Moving into an apartment with wood joist floors - worried about neighbors hearing


Hey all,

So during the pandemic I bought a pair of very Manhattan-unfriendly Egglestonworks Kivas. They sound amazing! 

However I recently decided to move and found an amazing old loft. While signing the lease I saw a bunch of language about noise and playing music loud - and now I’m starting to wonder if I’ve made a huge mistake.

I’ve lived in places with concrete floors the last 15 years, so i didn’t even think about it when taking the place, but this old building has wood joist floors. 

While I don’t listen loud - I’ve always been a low- to medium-volume listener - I’m worried that even then the Kiva’s will have too much bass energy.

The opposite pressure is that the room is huge with high ceilings. So in a vacuum, the Kiva’s would be the perfect speaker for the space.

The way I see it I have two options:

1) Try to move in with the Kiva’s and do everything I can to contain their energy (bass traps / panels / thick rugs / Isoacoustics Gaia pucks - some of which I already have). If there are complaints, then get different speakers or use equalization to lower the bass on my digital sources (not an option for vinyl though)

Or:

2) Get different speakers proactively. If I do this, I could consider a pair of bookshelf speakers with limited LF (SF Amati’s or those WIlson bookshelves?)
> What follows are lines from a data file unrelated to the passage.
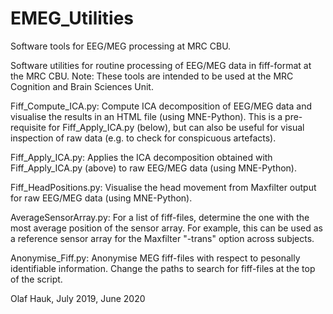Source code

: # EMEG_Utilities
Software tools for EEG/MEG processing at MRC CBU.

Software utilities for routine processing of EEG/MEG data in fiff-format at the MRC CBU. 
Note: These tools are intended to be used at the MRC Cognition and Brain Sciences Unit.

Fiff_Compute_ICA.py:
Compute ICA decomposition of EEG/MEG data and visualise the results in an HTML file (using MNE-Python).
This is a pre-requisite for Fiff_Apply_ICA.py (below), but can also be useful for visual inspection of raw data (e.g. to check for conspicuous artefacts).

Fiff_Apply_ICA.py:
Applies the ICA decomposition obtained with Fiff_Apply_ICA.py (above) to raw EEG/MEG data (using MNE-Python).

Fiff_HeadPositions.py:
Visualise the head movement from Maxfilter output for raw EEG/MEG data (using MNE-Python).

AverageSensorArray.py:
For a list of fiff-files, determine the one with the most average position of the sensor array.
For example, this can be used as a reference sensor array for the Maxfilter "-trans" option across subjects.

Anonymise_Fiff.py:
Anonymise MEG fiff-files with respect to pesonally identifiable information.
Change the paths to search for fiff-files at the top of the script.

Olaf Hauk, July 2019, June 2020
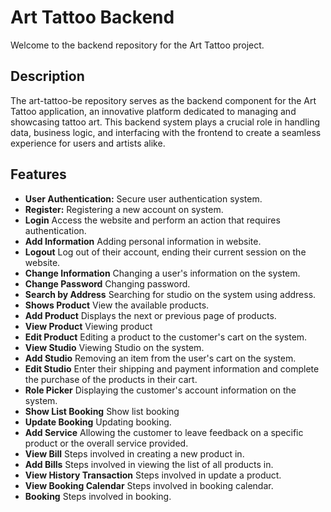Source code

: # Art Tattoo Backend

Welcome to the backend repository for the Art Tattoo project.

## Description

The art-tattoo-be repository serves as the backend component for the Art Tattoo application, an innovative platform dedicated to managing and showcasing tattoo art. This backend system plays a crucial role in handling data, business logic, and interfacing with the frontend to create a seamless experience for users and artists alike.

## Features

- **User Authentication:** Secure user authentication system.
- **Register:** Registering a new account on  system.
- **Login** Access the website and perform an action that requires authentication.
- **Add Information** Adding personal information in website.
- **Logout** Log out of their account, ending their current session on the website.
- **Change Information** Changing a user's information on the system.
- **Change Password** Changing password.
- **Search by Address** Searching for studio on the system using address.
- **Shows Product** View the available products.
- **Add Product** Displays the next or previous page of products.
- **View Product** Viewing product
- **Edit Product** Editing a product to the customer's cart on the system.
- **View Studio** Viewing Studio on the system.
- **Add Studio** Removing an item from the user's cart on the system.
- **Edit Studio** Enter their shipping and payment information and complete the purchase of the products in their cart.
- **Role Picker** Displaying the customer's account information on the system.
- **Show List Booking** Show list booking
- **Update Booking** Updating booking.
- **Add Service** Allowing the customer to leave feedback on a specific product or the overall service provided.
- **View Bill** Steps involved in creating a new product in.
- **Add Bills** Steps involved in viewing the list of all products in.
- **View History Transaction** Steps involved in update a product.
- **View Booking Calendar** Steps involved in booking calendar.
- **Booking** Steps involved in booking.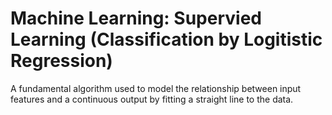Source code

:# Machine Learning:‌‌ Supervied Learning (Classification by Logitistic Regression)
A fundamental algorithm used to model the relationship between input features and a continuous output by fitting a straight line to the data.
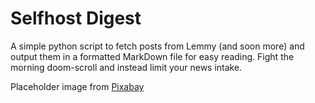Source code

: # Selfhost Digest
A simple python script to fetch posts from Lemmy (and soon more) and output them in a formatted MarkDown file for easy reading. Fight the morning doom-scroll and instead limit your news intake. 


Placeholder image from [Pixabay](https://pixabay.com/illustrations/newspaper-article-journal-headlines-3324168/)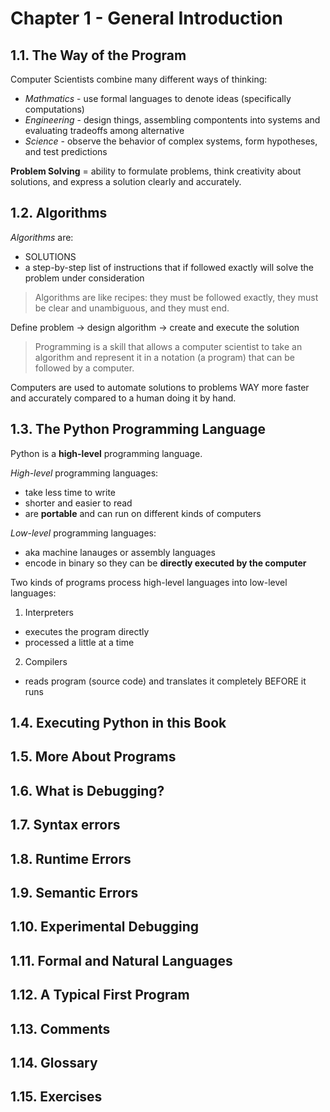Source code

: # Chapter 1 - General Introduction

## 1.1. The Way of the Program

Computer Scientists combine many different ways of thinking:
- _Mathmatics_ - use formal languages to denote ideas (specifically computations)
- _Engineering_ - design things, assembling compontents into systems and evaluating tradeoffs among alternative
- _Science_ - observe the behavior of complex systems, form hypotheses, and test predictions

__Problem Solving__ = ability to formulate problems, think creativity about solutions, and express a solution clearly and accurately.

## 1.2. Algorithms

_Algorithms_ are:
- SOLUTIONS
- a step-by-step list of instructions that if followed exactly will solve the problem under consideration

>Algorithms are like recipes: they must be followed exactly, they must be clear and unambiguous, and they must end.

Define problem -> design algorithm -> create and execute the solution

>Programming is a skill that allows a computer scientist to take an algorithm and represent it in a notation (a program) that can be followed by a computer.

Computers are used to automate solutions to problems WAY more faster and accurately compared to a human doing it by hand.

## 1.3. The Python Programming Language

Python is a __high-level__ programming language.

_High-level_ programming languages:
- take less time to write
- shorter and easier to read
- are __portable__ and can run on different kinds of computers

_Low-level_ programming languages:
- aka machine lanauges or assembly languages
- encode in binary so they can be __directly executed by the computer__

Two kinds of programs process high-level languages into low-level languages:
1) Interpreters
- executes the program directly
- processed a little at a time

2) Compilers
- reads program (source code) and translates it completely BEFORE it runs


## 1.4. Executing Python in this Book
## 1.5. More About Programs
## 1.6. What is Debugging?
## 1.7. Syntax errors
## 1.8. Runtime Errors
## 1.9. Semantic Errors
## 1.10. Experimental Debugging
## 1.11. Formal and Natural Languages
## 1.12. A Typical First Program
## 1.13. Comments
## 1.14. Glossary
## 1.15. Exercises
Anyone have any experience with this? If I go route #2, what about planar ribbon speakers like Maggie 3.7? Seems like the dispersion on them might solve a lot of the problem here, but not sure if they’ll still resonate the floor.

hudsonhawk

Magnepan has a great reputation for bass that is less likely to go through floors and walls...there are some older threads explaining this more technically then I can...

Build a room within the room and pay special attention to the floor isolation.  There are commercially available prefabs, but they will be pricey for the size you need.  If you have basic carpentry skill it's a DIY less than a week long project.

I think the suggestion of headphones is your best bet. If nothing more than as an alternative when you want to either crank it, or listen at an inconvenient time for your neighbors. It’s nice to have another option. And when the dust settles, you may find that headphones might be your only option.

 

 

Yep, show up on front door of lower unit with a bottle of good wine.  Explain how you love this building/unit , want to be a good neighbor but you suffer from Audiophilia....😎

Bring cookies to the downstairs neighbors and introduce yourself. Exchange contact info but don’t say anything about the speakers - then see how it goes. If you don’t hear anything from them then no worries. They may hear some things but it may not bother them!

As an aside, you may not even like your speakers in your new room. Anyway, good luck and let us know how it goes!